Tuesday, January 04, 2005

Salon's 'Ask the Pilot' puts a knife in the Laser Beam Terrorists

Salon.com Technology | Ask the pilot
Listen to Michael, an Airbus A320 pilot for a major U.S. airline (who asks to be kept otherwise anonymous): 'Here we have cleaners and caterers able to board and roam through aircraft with no security screening whatsoever, yet people are worried about laser beams? Our priorities are insane.'...

... Just how upended is the hierarchy of priorities? At most American airports now, passengers and their hand luggage receive only token screening for explosives. Fliers must surrender their metal sharps, yet aren't specifically searched for the most likely and dangerous terrorist weapon of all. Meanwhile, a pilot cannot bring a fork onto his own jet, yet caterers, cleaners and ground staff can step aboard free of scrutiny.

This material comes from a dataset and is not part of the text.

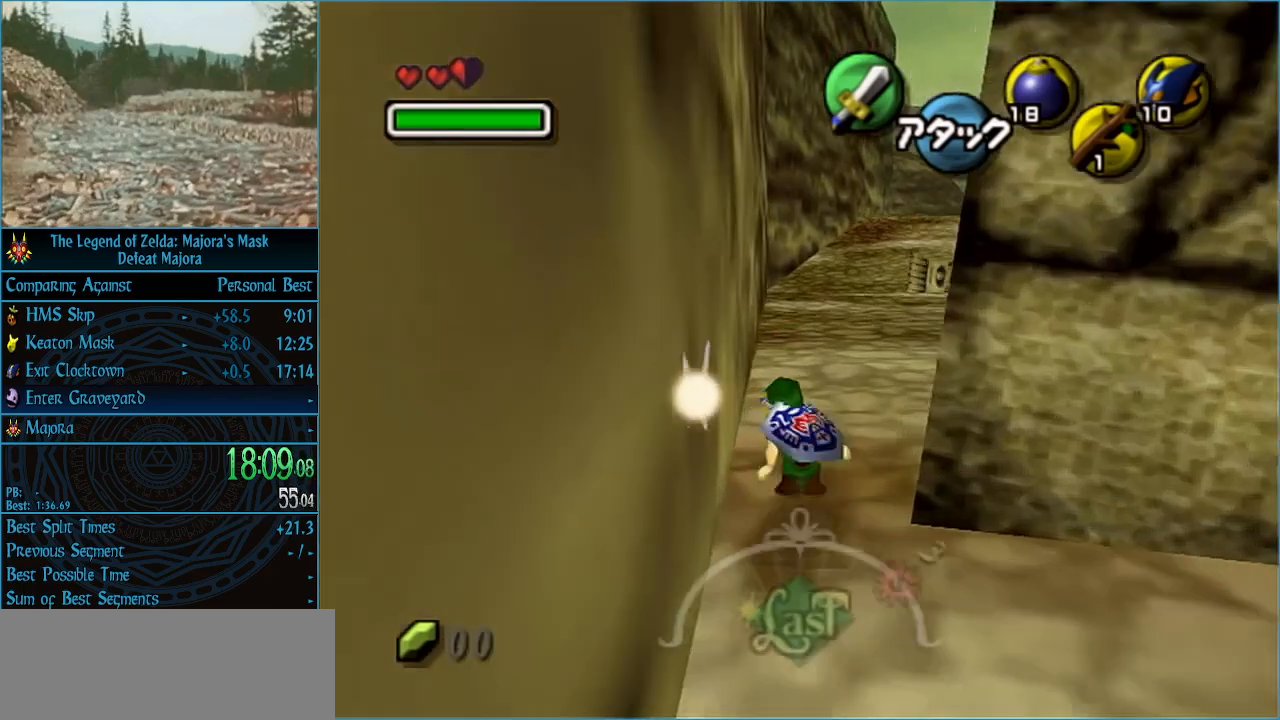
{"buttons": [], "left_stick": "up", "events": [[67, "A", "down"], [167, "A", "up"], [200, "A", "down"], [333, "A", "up"]]}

It wasn't laser beams or knitting needles that downed two Russian airliners last August. Or Pan Am 103 for that matter, 16 long-forgotten years ago. We're expected to believe saboteurs would spend thousands of dollars on sophisticated lasers when a few cheap ounces of Semtex would be immeasurably more effective?

This Salon pilot/journalist works hard to keep his scorn under control. He utterly demolishes the whacky idea that terrorists are bothering with laser attacks on airplanes. If they wanted to take down airplanes, Semtex is vastly more effective.

The lasers are coming from the same people that drop rocks of overpasses and cut pages out of library books. In other words, from cowardly scum and brain-dead teenage boys.

Of course in the longer run we do have a problem. Now this bottom-fishing 0.001% of the population gets to play with lasers. What toys will they have in 30 years?